Review by Samantha O'Brien

Greek tragedy rocks! In Elektrafire, the classic play gets a rock opera makeover with several fiery, catchy songs. Standouts include the punchy "Hey Agamemnon," the aggressively percussive "Elektra," and Heidi Suhr's splendid wailing in "Sister Dear."

Although the score soars, the plot stumbles because the one-hour production moves a bit too quickly and glosses over its complicated themes of coups, matricide, and incest. The loud band also hinders plot development, as the instruments frequently drown out the actors. While it might not satisfy Sophocles or Euripides aficionados, fans of Jesus Christ Superstar and Pink Floyd's The Wall should certainly drop by.

Champ: A Space Opera
Review by Adrienne Cea
Created by Jeff Curtin, Juan Pieczanski and Patrick Young
Directed and Produced by Patrick Young

It is the distant future, Earth has been destroyed and the last of humanity is confined to a spaceship with a final destination that is over a hundred light years away. In the Fringe rock opera, Champ: A Space Opera we meet Champ (Jonathan Fredrickson) and his fellow crew members as they struggle to past the time, traveling towards a place they will never live to see.

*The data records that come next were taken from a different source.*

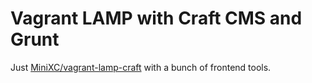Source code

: Vagrant LAMP with Craft CMS and Grunt
=====================================
Just [MiniXC/vagrant-lamp-craft](https://github.com/MiniXC/vagrant-lamp-craft) with a bunch of frontend tools.
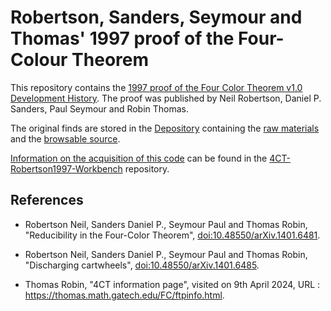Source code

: # Robertson, Sanders, Seymour and Thomas' 1997 proof of the Four-Colour Theorem

This repository contains the [1997 proof of the Four Color Theorem v1.0
Development
History](https://github.com/BapMel/4CT-Robertson1997/tree/SourceCode/).
The proof was published by Neil Robertson, Daniel P. Sanders, Paul
Seymour and Robin Thomas.

The original finds are stored in the
[Depository](https://github.com/BapMel/4CT-Robertson1997-Depository)
containing the [raw
materials](https://github.com/BapMel/4CT-Robertson1997-Depository/tree/master/raw_materials)
and the [browsable
source](https://github.com/BapMel/4CT-Robertson1997-Depository/tree/master/browsable_source).

[Information on the acquisition of this
code](https://github.com/BapMel/4CT-Robertson1997-Workbench/tree/master/metadata)
can be found in the
[4CT-Robertson1997-Workbench](https://github.com/BapMel/4CT-Robertson1997-Workbench)
repository.


## References

- Robertson Neil, Sanders Daniel P., Seymour Paul and Thomas Robin,
  "Reducibility in the Four-Color Theorem",
  [doi:10.48550/arXiv.1401.6481](https://doi.org/10.48550/arXiv.1401.6481).

- Robertson Neil, Sanders Daniel P., Seymour Paul and Thomas Robin,
  "Discharging cartwheels",
  [doi:10.48550/arXiv.1401.6485](https://doi.org/10.48550/arXiv.1401.6485).

- Thomas Robin, "4CT information page", visited on 9th April 2024,
  URL :  https://thomas.math.gatech.edu/FC/ftpinfo.html.
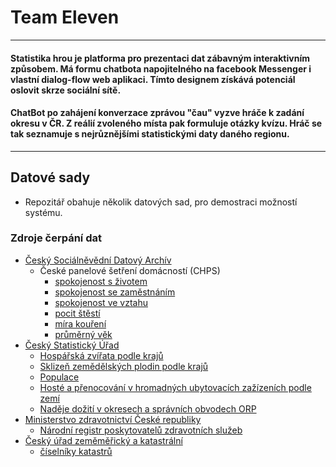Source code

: # Team Eleven
---
#### Statistika hrou je platforma pro prezentaci dat zábavným interaktivním způsobem. Má formu chatbota napojitelného na facebook Messenger i vlastní dialog-flow web aplikaci. Tímto designem získává potenciál oslovit skrze sociální sítě. 

#### ChatBot po zahájení konverzace zprávou "čau" vyzve hráče k zadání okresu v ČR. Z reálií zvoleného místa pak formuluje otázky kvízu. Hráč se tak seznamuje s nejrůznějšími statistickými daty daného regionu.

---
## Datové sady
  - Repozitář obahuje několik datových sad, pro demostraci možností systému.
### Zdroje čerpání dat
- [Český Sociálněvědní Datový Archív](http://nesstar.soc.cas.cz/webview/)
	- České panelové šetření domácností (CHPS)
		- [spokojenost s životem](https://github.com/hackujstat-v3-team-11/backend/blob/master/question_modules/people/zivot_spokojenost.json) 
		- [spokojenost se zaměstnáním](https://github.com/hackujstat-v3-team-11/backend/blob/master/question_modules/people/zamestnani_spokojenost.json)
		- [spokojenost ve vztahu](https://github.com/hackujstat-v3-team-11/backend/blob/master/question_modules/people/vztah_spokojenost.json)
		- [pocit štěstí](https://github.com/hackujstat-v3-team-11/backend/blob/master/question_modules/people/pocit_stesti.json) 
		- [míra kouření](https://github.com/hackujstat-v3-team-11/backend/blob/master/question_modules/people/smoke.json) 
		- [průměrný věk](https://github.com/hackujstat-v3-team-11/backend/blob/master/question_modules/people/age.json)
- [Český Statistický Úřad](https://www.czso.cz/)
    - [Hospářská zvířata podle krajů](https://github.com/hackujstat-v3-team-11/backend/blob/master/question_modules/hospodarska_zvirata/270230-19data053119.csv)
    - [Sklizeň zemědělských plodin podle krajů](https://github.com/hackujstat-v3-team-11/backend/blob/master/question_modules/sklizen_zemedelskych_plodin/270229-19data043019.csv)
    - [Populace](https://github.com/hackujstat-v3-team-11/backend/blob/master/question_modules/populace/DEM07D.csv)
    - [Hosté a přenocování v hromadných ubytovacích zažízeních podle zemí](https://github.com/hackujstat-v3-team-11/backend/blob/master/question_modules/foreign_tourists/020063-19data080819.csv)
    - [Naděje dožití v okresech a správních obvodech ORP](https://github.com/hackujstat-v3-team-11/backend/blob/master/question_modules/life_expectancy/130140-19data080519.csv)
- [Ministerstvo zdravotnictví České republiky](https://www.mzcr.cz)
    - [Národní registr poskytovatelů zdravotních služeb](https://github.com/hackujstat-v3-team-11/backend/blob/master/question_modules/medical_facilities/narodni-registr-poskytovatelu-zdravotnich-sluzeb.csv)
- [Český úřad zeměměřický a katastrální](https://www.cuzk.cz/Uvod.aspx)
    - [číselníky katastrů]()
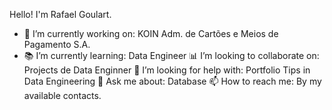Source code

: Hello! I'm Rafael Goulart.

 - 💼 I’m currently working on: KOIN Adm. de Cartões e Meios de Pagamento S.A.
 - 📚 I’m currently learning: Data Engineer
📊 I’m looking to collaborate on: Projects de Data Enginner
🤔 I’m looking for help with: Portfolio Tips in Data Engineering
💬 Ask me about: Database
📫 How to reach me: By my available contacts.

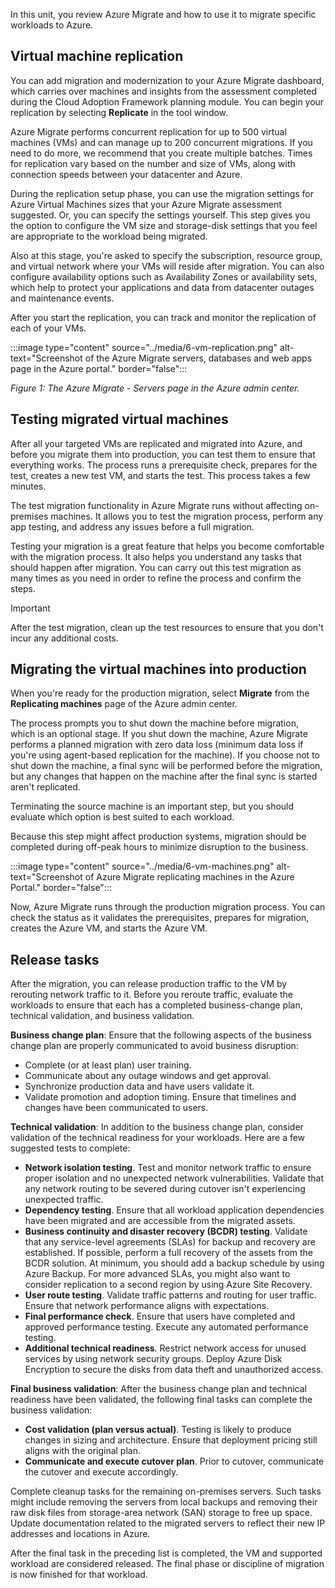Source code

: In this unit, you review Azure Migrate and how to use it to migrate specific workloads to Azure.

## Virtual machine replication

You can add migration and modernization to your Azure Migrate dashboard, which carries over machines and insights from the assessment completed during the Cloud Adoption Framework planning module. You can begin your replication by selecting **Replicate** in the tool window.

Azure Migrate performs concurrent replication for up to 500 virtual machines (VMs) and can manage up to 200 concurrent migrations. If you need to do more, we recommend that you create multiple batches. Times for replication vary based on the number and size of VMs, along with connection speeds between your datacenter and Azure.

During the replication setup phase, you can use the migration settings for Azure Virtual Machines sizes that your Azure Migrate assessment suggested. Or, you can specify the settings yourself. This step gives you the option to configure the VM size and storage-disk settings that you feel are appropriate to the workload being migrated.

Also at this stage, you're asked to specify the subscription, resource group, and virtual network where your VMs will reside after migration. You can also configure availability options such as Availability Zones or availability sets, which help to protect your applications and data from datacenter outages and maintenance events.

After you start the replication, you can track and monitor the replication of each of your VMs.

:::image type="content" source="../media/6-vm-replication.png" alt-text="Screenshot of the Azure Migrate servers, databases and web apps page in the Azure portal." border="false":::

*Figure 1: The Azure Migrate - Servers page in the Azure admin center.*

## Testing migrated virtual machines

After all your targeted VMs are replicated and migrated into Azure, and before you migrate them into production, you can test them to ensure that everything works. The process runs a prerequisite check, prepares for the test, creates a new test VM, and starts the test. This process takes a few minutes.

The test migration functionality in Azure Migrate runs without affecting on-premises machines. It allows you to test the migration process, perform any app testing, and address any issues before a full migration.

Testing your migration is a great feature that helps you become comfortable with the migration process. It also helps you understand any tasks that should happen after migration. You can carry out this test migration as many times as you need in order to refine the process and confirm the steps.

> [!IMPORTANT]
> After the test migration, clean up the test resources to ensure that you don't incur any additional costs.

## Migrating the virtual machines into production

When you're ready for the production migration, select **Migrate** from the **Replicating machines** page of the Azure admin center.

The process prompts you to shut down the machine before migration, which is an optional stage. If you shut down the machine, Azure Migrate performs a planned migration with zero data loss (minimum data loss if you're using agent-based replication for the machine). If you choose not to shut down the machine, a final sync will be performed before the migration, but any changes that happen on the machine after the final sync is started aren't replicated.

Terminating the source machine is an important step, but you should evaluate which option is best suited to each workload.

Because this step might affect production systems, migration should be completed during off-peak hours to minimize disruption to the business.

:::image type="content" source="../media/6-vm-machines.png" alt-text="Screenshot of Azure Migrate replicating machines in the Azure Portal." border="false":::

Now, Azure Migrate runs through the production migration process. You can check the status as it validates the prerequisites, prepares for migration, creates the Azure VM, and starts the Azure VM.

## Release tasks

After the migration, you can release production traffic to the VM by rerouting network traffic to it. Before you reroute traffic, evaluate the workloads to ensure that each has a completed business-change plan, technical validation, and business validation.

**Business change plan**: Ensure that the following aspects of the business change plan are properly communicated to avoid business disruption:

- Complete (or at least plan) user training.
- Communicate about any outage windows and get approval.
- Synchronize production data and have users validate it.
- Validate promotion and adoption timing. Ensure that timelines and changes have been communicated to users.

**Technical validation**: In addition to the business change plan, consider validation of the technical readiness for your workloads. Here are a few suggested tests to complete:

- **Network isolation testing**. Test and monitor network traffic to ensure proper isolation and no unexpected network vulnerabilities. Validate that any network routing to be severed during cutover isn't experiencing unexpected traffic.
- **Dependency testing**. Ensure that all workload application dependencies have been migrated and are accessible from the migrated assets.
- **Business continuity and disaster recovery (BCDR) testing**. Validate that any service-level agreements (SLAs) for backup and recovery are established. If possible, perform a full recovery of the assets from the BCDR solution. At minimum, you should add a backup schedule by using Azure Backup. For more advanced SLAs, you might also want to consider replication to a second region by using Azure Site Recovery.
- **User route testing**. Validate traffic patterns and routing for user traffic. Ensure that network performance aligns with expectations.
- **Final performance check**. Ensure that users have completed and approved performance testing. Execute any automated performance testing.
- **Additional technical readiness**. Restrict network access for unused services by using network security groups. Deploy Azure Disk Encryption to secure the disks from data theft and unauthorized access.

**Final business validation**: After the business change plan and technical readiness have been validated, the following final tasks can complete the business validation:

- **Cost validation (plan versus actual)**. Testing is likely to produce changes in sizing and architecture. Ensure that deployment pricing still aligns with the original plan.
- **Communicate and execute cutover plan**. Prior to cutover, communicate the cutover and execute accordingly.

Complete cleanup tasks for the remaining on-premises servers. Such tasks might include removing the servers from local backups and removing their raw disk files from storage-area network (SAN) storage to free up space. Update documentation related to the migrated servers to reflect their new IP addresses and locations in Azure.

After the final task in the preceding list is completed, the VM and supported workload are considered released. The final phase or discipline of migration is now finished for that workload.
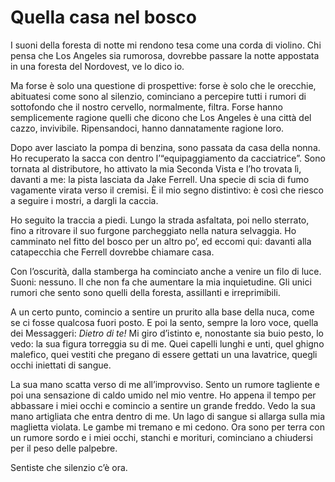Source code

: # Quella casa nel bosco

I suoni della foresta di notte mi rendono tesa come una corda di violino. Chi pensa che Los Angeles sia rumorosa, dovrebbe passare la notte appostata in una foresta del Nordovest, ve lo dico io.

Ma forse è solo una questione di prospettive: forse è solo che le orecchie, abituatesi come sono al silenzio, cominciano a percepire tutti i rumori di sottofondo che il nostro cervello, normalmente, filtra. Forse hanno semplicemente ragione quelli che dicono che Los Angeles è una città del cazzo, invivibile. Ripensandoci, hanno dannatamente ragione loro.

Dopo aver lasciato la pompa di benzina, sono passata da casa della nonna. Ho recuperato la sacca con dentro l’“equipaggiamento da cacciatrice”. Sono tornata al distributore, ho attivato la mia Seconda Vista e l’ho trovata lì, davanti a me: la pista lasciata da Jake Ferrell. Una specie di scia di fumo vagamente virata verso il cremisi. È il mio segno distintivo: è così che riesco a seguire i mostri, a dargli la caccia.

Ho seguito la traccia a piedi. Lungo la strada asfaltata, poi nello sterrato, fino a ritrovare il suo furgone parcheggiato nella natura selvaggia. Ho camminato nel fitto del bosco per un altro po’, ed eccomi qui: davanti alla catapecchia che Ferrell dovrebbe chiamare casa.

Con l’oscurità, dalla stamberga ha cominciato anche a venire un filo di luce. Suoni: nessuno. Il che non fa che aumentare la mia inquietudine. Gli unici rumori che sento sono quelli della foresta, assillanti e irreprimibili.

A un certo punto, comincio a sentire un prurito alla base della nuca, come se ci fosse qualcosa fuori posto. E poi la sento, sempre la loro voce, quella dei Messaggeri: _Dietro di te!_ Mi giro d’istinto e, nonostante sia buio pesto, lo vedo: la sua figura torreggia su di me. Quei capelli lunghi e unti, quel ghigno malefico, quei vestiti che pregano di essere gettati un una lavatrice, quegli occhi iniettati di sangue.

La sua mano scatta verso di me all’improvviso. Sento un rumore tagliente e poi una sensazione di caldo umido nel mio ventre. Ho appena il tempo per abbassare i miei occhi e comincio a sentire un grande freddo. Vedo la sua mano artigliata che entra dentro di me. Un lago di sangue si allarga sulla mia maglietta violata. Le gambe mi tremano e mi cedono. Ora sono per terra con un rumore sordo e i miei occhi, stanchi e morituri, cominciano a chiudersi per il peso delle palpebre.

Sentiste che silenzio c’è ora.
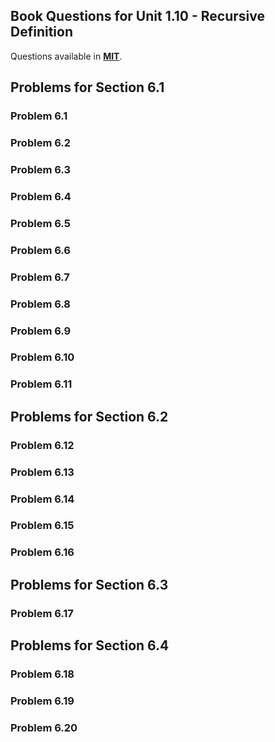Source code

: ## Book Questions for Unit 1.10 - Recursive Definition

Questions available in [**MIT**](https://openlearninglibrary.mit.edu/assets/courseware/v1/c6cc62b2c9146170a0dcf2923e6f286c/asset-v1:OCW+6.042J+2T2019+type@asset+block/MIT6_042JS15_Session10.pdf).

## Problems for Section 6.1

### Problem 6.1

### Problem 6.2

### Problem 6.3

### Problem 6.4

### Problem 6.5

### Problem 6.6

### Problem 6.7

### Problem 6.8

### Problem 6.9

### Problem 6.10

### Problem 6.11

## Problems for Section 6.2

### Problem 6.12

### Problem 6.13

### Problem 6.14

### Problem 6.15

### Problem 6.16

## Problems for Section 6.3

### Problem 6.17

## Problems for Section 6.4

### Problem 6.18

### Problem 6.19

### Problem 6.20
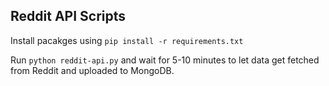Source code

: ## Reddit API Scripts

Install pacakges using `pip install -r requirements.txt`

Run `python reddit-api.py` and wait for 5-10 minutes to let data get fetched from Reddit and uploaded to MongoDB.
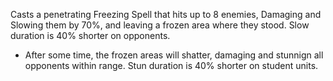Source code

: Casts a penetrating Freezing Spell that hits up to 8 enemies, Damaging and Slowing them by 70%, and leaving a frozen area where they stood. Slow duration is 40% shorter on opponents.

- After some time, the frozen areas will shatter, damaging and stunnign all opponents within range. Stun duration is 40% shorter on student units.
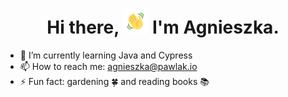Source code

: <h1 align="center">
  Hi there,
    <img src="wave.gif"
         alt="Wawing hand"
         height="40"
         width"40" />
  I'm Agnieszka.
  </h1>

* 🌱 I’m currently learning Java and Cypress
* 📫 How to reach me: agnieszka@pawlak.io
* ⚡ Fun fact: gardening 🍀 and reading books 📚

This multimedia story is told through a combination of television images, dance, and deafening rock music. Unfortunately, there is not a lot of room on the stage to accommodate a live nine-person rock band and five dancers all at once. The dancers, whose talent is evident in their graceful, controlled movements, are unable to do much more than wave their arms and move in place. There is also the matter of the complicated plot, which is explained in more specifics on a screen located behind the dancers, obstructed from the audience each time they perform in front of it.

Visually the science fiction atmosphere is fully established. The dancers stand ankle deep in a smoky fog that eventually covers their entire bodies, and the instruments hit some eerie high notes. But without a full understanding of the story being performed, these creative elements end up getting lost in space.

Face Off with Ugliness
Review by Adrienne Cea
Written by Rick Bland
Directed by Heather Davies

Rick Bland's dark comedy, Face Off With Ugliness, currently running as part of the Fringe Festival is built around a good joke that gets stretched too far. Any material, when stretched to its limit, will start to grow thin and flimsy. Good jokes are no exception.

The play's two actors, Rachel Hamilton and Rick Bland, personally greet and shake the hands of audience members as they take their seats. They are not welcoming us to the show, but to a banquet honoring murdered surgeon, Frank Miller, who died in the midst of his grand plan; gathering excess body fat from people around the world to plug holes in the ozone later.

Some of his body slicing ideas are funny -- like when Miller creates shoes out of liposuction patients' excess skin to wear as an alternative to leather. But by the time our main character is eating meatballs fried in body fat, the story has taken a turn for the gross. There is no element of reality to latch onto, no character to connect with or any emotion to be felt. Bland needs to surgically remove some of his excess jokes and focus on using his material to shed a revealing light on our image obsessed society.